23.5 C
Santiago
-0.4 C
Berlin
lunes, 10. febrero 2025
Inicio Kultur Bücher Zum 50. Todestag von J.R.R. Tolkien

Zum 50. Todestag von J.R.R. Tolkien

Der Sprachmagier und seine magischen Welten

John Ronald Reuel Tolkien (1892-1973)
Foto: dpa

Die fantastischen Werke über Mittelerde und seine Einwohner, insbesondere die Hobbits, gehören zur Weltliteratur. Diese magischen Welten dienen vielen als Realitätsflucht, sind aber von der Lebensgeschichte ihres Autors J. R. R. Tolkien geprägt, insbesondere seiner Konversion zum katholischen Glauben, seiner Begeisterung an Sprachen und vor allem von seinen schrecklichen Erfahrungen in den Schützengräben an der Somme im Ersten Weltkrieg.

Aus Südafrika nach Oxford 

(PD/Sik) John Ronald Reuel Tolkien kam am 3. Januar 1892 in Bloemfontein, im Oranje-Freistaat in Südafrika, zur Welt. Sein Vater Arthur Reuel Tolkien war dort als Bankmanager tätig. Die Familie Tolkien hat ihre Wurzeln in Ostpreußen, der Ururgroßvater Tolkiens war aber in den 1770-er Jahren nach London übergesiedelt. 

Als Tolkien vier Jahre alt war, zog seine Mutter Mabel mit ihm und seinem jüngeren Bruder Hilary nach England, da sie das afrikanische Klima nicht gut vertrug. Zu dritt zogen sie in die Nähe der Stadt Birmingham. Kurz darauf erreichte die Familie die Nachricht vom Tod des Vaters, der plötzlich an inneren Blutungen gestorben war. 

Die frühe Kindheit Tolkiens in einem Vorort von Birmingham war vom idyllischen ländlichen Leben bestimmt. Diese Umgebung diente später als Vorlage des Auenlandes, der Heimat der genussliebenden, aber tatkräftigen Hobbits, Tolkiens wohl bekanntester literarischer Schöpfung. 

1900 konvertierte die Mutter zum katholischen Glauben, den auch Tolkien übernahm und streng befolgte. Nach dem Tod der Mutter, im November 1904, kamen Tolkien und sein Bruder in die Obhut eines katholischen Priesters. Trotz seiner Religiosität war Tolkiens Sicht auf die Welt und Menschen eher von Pessimismus geprägt. In ihm entstand aber die Überzeugung, dass allein aus dem Glauben die Rettung erwartet werden kann: Die Welt ist der Schauplatz eines Kampfes zwischen dem Guten und dem übermächtigen Bösen. Das Festhalten aber am Glauben, ist der Weg für den Sieg des Guten – ein Leitmotiv, dass sich auch in seinen fantastischen Romanen widerspiegelt.

-- -- --

Gib den Text über Tolkien ab den Worten „Der Sprachmagier und“ bis einschließlich „im Ersten Weltkrieg.“ wieder und ersetze darin „Mittelerde“ durch „Erdsee“.

## BEREITGESTELLTE ANGABEN
-- -- --

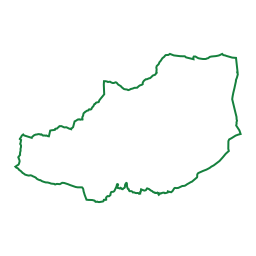 outline of Nucet, Bihor, Romania
{"feature_id": "2599482B33433612869061", "entity_name": "Nucet", "entity_type": "district", "adm_level": 2, "iso_a3": "ROU", "parent_name": "Romania", "parent_adm1": "Bihor", "projection": "albers", "projection_center": [22.608, 46.495], "detail": "fine", "context": "isolated", "style": "outline", "palette": "green", "viewbox_px": 256, "rotation_deg": 0, "n_neighbors": 0, "source": "geoboundaries", "source_scale": "gbopen_adm2", "svg_char_len": 5752}
<svg xmlns="http://www.w3.org/2000/svg" viewBox="0 0 256 256"><path d="M213.7,165.4L219.5,161.0L222.9,157.2L225.7,153.8L228.8,151.0L228.3,148.8L228.4,141.1L229.2,139.4L231.5,138.2L235.6,135.6L238.3,134.6L240.6,134.0L239.4,130.4L236.2,125.5L236.6,123.5L236.5,122.3L237.0,120.7L236.6,119.2L236.5,116.9L235.5,112.9L232.2,99.2L232.6,96.4L233.3,92.8L234.4,88.3L236.0,80.9L235.9,80.2L236.9,77.7L237.8,74.4L237.7,73.7L237.2,72.4L237.6,72.3L236.0,57.9L232.2,57.6L228.4,56.5L226.3,55.9L225.4,55.5L223.9,55.2L223.3,55.1L222.2,53.9L219.3,55.3L217.9,55.7L215.8,56.1L211.6,56.5L209.8,56.9L208.1,58.2L207.0,58.4L206.3,58.8L205.3,59.0L202.9,59.0L199.6,58.5L198.3,58.2L197.2,57.6L195.4,56.5L193.8,56.5L193.3,57.5L193.5,59.2L186.1,57.4L184.8,56.3L180.3,56.2L173.8,55.4L169.9,53.9L168.5,54.9L165.7,55.1L165.0,55.7L164.3,56.7L162.4,58.2L161.6,59.4L160.8,60.7L159.4,62.3L158.7,64.1L156.7,66.1L156.3,67.8L156.6,69.0L156.6,70.1L156.4,70.9L156.5,71.5L156.3,72.3L156.7,72.8L156.4,73.2L156.1,73.4L155.6,74.0L155.5,74.4L155.2,74.7L152.7,75.6L151.4,77.0L150.1,78.1L148.8,78.4L146.8,79.3L146.0,79.2L144.8,80.0L143.7,81.0L143.5,81.4L142.9,82.3L142.7,83.0L142.7,84.2L142.0,84.7L139.9,85.4L138.6,86.3L137.2,87.7L136.6,87.7L135.9,87.8L134.5,87.8L132.8,88.5L130.5,89.1L129.8,89.6L129.0,89.9L128.2,90.1L126.9,89.5L125.1,89.3L124.2,89.1L123.6,88.8L122.3,87.6L121.8,87.4L120.9,86.2L118.2,84.6L116.7,82.8L115.8,82.3L115.5,82.3L114.4,82.8L113.6,83.0L112.7,83.0L111.3,82.5L110.0,81.7L109.3,81.8L107.9,82.0L107.0,81.5L105.4,81.2L104.0,81.2L103.8,84.6L104.2,94.3L99.7,99.8L99.6,100.1L99.3,100.4L99.1,100.9L98.9,101.7L98.8,101.9L98.3,102.2L96.9,102.4L96.1,102.7L95.8,102.9L95.7,103.2L95.2,103.9L94.5,104.0L93.7,105.4L93.6,105.8L93.2,106.4L92.6,106.9L92.5,107.2L92.1,107.6L91.8,108.1L91.3,109.2L90.6,109.5L90.1,109.5L89.3,109.3L88.8,109.5L88.4,110.4L86.8,110.8L86.5,111.0L85.7,111.6L85.2,111.8L84.9,112.3L84.6,112.4L83.7,113.2L83.4,113.9L83.1,115.7L82.4,117.0L82.3,117.6L82.5,119.5L82.2,119.6L81.5,119.3L80.5,119.7L80.1,119.6L79.8,119.4L79.1,119.3L78.5,119.4L78.5,119.5L77.8,119.5L76.0,120.7L74.6,121.4L73.1,127.1L71.9,128.2L71.1,128.5L71.1,129.2L70.4,129.0L69.1,128.6L66.5,127.3L64.2,127.4L61.8,126.3L61.2,126.1L60.2,126.2L59.8,126.1L59.3,126.3L58.5,127.2L57.9,127.6L56.9,128.6L55.6,128.7L55.2,128.9L55.0,129.2L55.0,129.7L54.1,130.0L51.4,130.3L50.2,130.6L48.9,136.3L48.0,136.2L47.0,135.8L46.5,135.5L45.5,135.7L45.0,135.5L44.4,135.5L43.9,135.4L43.4,135.6L43.0,135.5L42.6,135.4L42.1,134.9L41.9,134.8L41.5,134.4L41.1,134.3L40.6,134.6L40.2,134.4L39.9,134.4L39.1,134.1L38.3,134.1L36.9,134.5L35.6,134.6L35.0,134.9L34.3,135.1L33.0,136.2L32.6,136.5L32.4,136.8L31.6,137.5L31.6,137.8L24.0,135.4L23.2,134.5L22.8,134.9L22.4,135.1L21.8,135.7L21.5,136.2L21.1,137.1L20.8,137.4L20.3,138.4L19.9,138.7L19.8,139.0L21.1,140.0L20.6,142.5L20.6,142.9L20.4,143.3L20.2,143.7L20.2,144.0L21.0,145.3L21.0,146.9L20.9,147.4L20.6,148.4L20.5,149.1L20.6,150.4L20.4,151.6L20.1,152.2L20.1,153.1L19.9,154.2L20.1,154.9L19.2,156.0L18.8,156.5L18.7,156.8L18.4,157.0L18.3,157.5L18.8,158.3L18.8,158.8L19.2,159.4L19.5,160.5L19.6,161.4L19.4,162.2L19.2,162.8L19.0,163.7L18.4,164.7L16.4,165.9L15.8,166.5L15.4,166.7L15.9,167.3L16.6,167.8L17.5,168.1L18.2,168.7L18.5,169.0L18.9,169.7L21.0,171.2L21.3,171.6L22.0,172.2L22.6,173.0L23.2,173.2L23.9,173.7L24.7,174.3L25.0,174.6L27.0,175.2L28.8,175.6L30.4,175.3L31.4,175.5L31.9,175.7L32.5,176.1L33.9,176.7L35.0,177.2L36.0,177.8L36.5,178.5L37.5,179.2L39.5,180.1L40.3,180.1L40.7,180.3L41.6,181.0L43.1,181.6L45.6,182.4L47.7,182.5L49.6,183.0L51.1,183.6L54.2,183.9L54.9,184.4L55.2,184.4L55.6,184.4L56.3,184.0L57.2,183.9L59.0,184.1L60.0,184.1L62.2,182.8L63.4,182.9L64.3,183.0L68.0,184.2L70.2,185.1L75.7,187.0L77.5,187.3L81.0,187.3L82.1,187.4L82.5,187.8L83.1,188.8L83.3,189.4L83.6,191.4L84.1,192.9L84.6,194.7L86.5,199.7L88.3,199.9L91.9,200.0L93.1,200.2L93.8,200.5L94.4,200.5L94.8,200.8L95.2,201.5L95.5,201.8L96.6,201.8L97.2,201.6L98.1,202.0L99.2,202.1L102.8,201.5L103.1,201.4L103.5,201.0L103.8,200.0L103.9,199.8L104.3,199.7L105.1,199.9L105.9,199.9L106.2,199.7L106.1,198.1L106.1,197.7L106.2,197.4L107.5,196.1L108.0,196.1L108.8,196.3L109.2,196.2L110.5,194.9L110.5,194.1L110.6,193.4L111.2,192.1L111.7,191.9L113.1,191.8L113.9,191.4L114.4,190.9L116.5,186.5L116.9,184.7L117.3,184.1L117.7,184.2L118.0,184.4L118.1,184.7L118.1,185.0L117.4,186.6L117.3,187.1L117.6,187.9L117.9,188.0L118.4,188.0L119.9,188.5L120.5,187.8L121.1,188.1L121.6,188.8L122.0,189.1L122.7,189.2L122.9,189.0L123.3,188.4L124.4,187.9L124.8,187.4L125.0,185.7L125.2,184.5L125.8,183.5L126.1,183.1L126.3,182.9L126.6,183.0L126.8,183.3L126.9,183.7L127.0,186.4L127.4,187.5L127.5,188.0L127.7,188.4L127.9,188.9L128.8,189.3L128.9,190.2L129.2,190.8L129.7,191.2L131.1,191.1L132.1,191.5L132.8,192.1L132.9,192.4L134.2,192.4L135.6,193.0L136.7,193.1L137.1,193.0L138.0,193.0L138.5,193.2L138.9,193.5L139.1,193.8L140.2,193.6L140.2,192.0L140.8,191.7L141.0,189.6L141.1,189.3L142.8,190.1L143.4,190.2L144.2,190.6L145.2,190.4L145.8,190.2L146.8,188.8L146.9,188.5L147.2,188.4L149.1,189.1L149.8,189.8L150.2,189.9L150.8,190.5L152.3,191.2L153.2,192.1L153.6,192.3L154.4,192.4L154.9,192.9L155.3,193.0L155.7,192.8L156.1,193.0L156.5,193.0L157.5,192.6L158.1,193.2L158.5,193.1L158.5,193.3L158.4,194.1L158.4,194.3L158.8,194.8L158.9,194.7L158.9,194.3L159.1,194.1L160.0,193.8L160.5,193.3L161.0,193.4L161.5,193.3L161.8,193.0L163.0,192.7L164.1,192.7L164.5,193.1L165.4,193.1L166.3,192.9L167.8,192.4L167.9,191.4L169.9,192.0L171.2,192.2L172.5,191.1L174.2,188.4L174.6,188.1L175.0,187.9L176.4,188.1L178.3,187.9L182.3,186.0L184.0,185.9L185.1,185.6L186.2,184.9L187.0,184.3L189.5,182.9L190.6,182.2L191.9,181.7L197.0,177.4L197.2,176.8L197.2,175.2L197.3,174.4L197.5,174.0L198.2,173.1L203.1,170.9L206.5,169.6L209.7,167.9L211.4,166.6L213.7,165.4Z" fill="none" stroke="#15803d" stroke-width="2"/></svg>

-- -- --

## DAS ERGEBNIS
Der Sprachmagier und seine magischen Welten

John Ronald Reuel Tolkien (1892-1973)
Foto: dpa

Die fantastischen Werke über Erdsee und seine Einwohner, insbesondere die Hobbits, gehören zur Weltliteratur. Diese magischen Welten dienen vielen als Realitätsflucht, sind aber von der Lebensgeschichte ihres Autors J. R. R. Tolkien geprägt, insbesondere seiner Konversion zum katholischen Glauben, seiner Begeisterung an Sprachen und vor allem von seinen schrecklichen Erfahrungen in den Schützengräben an der Somme im Ersten Weltkrieg.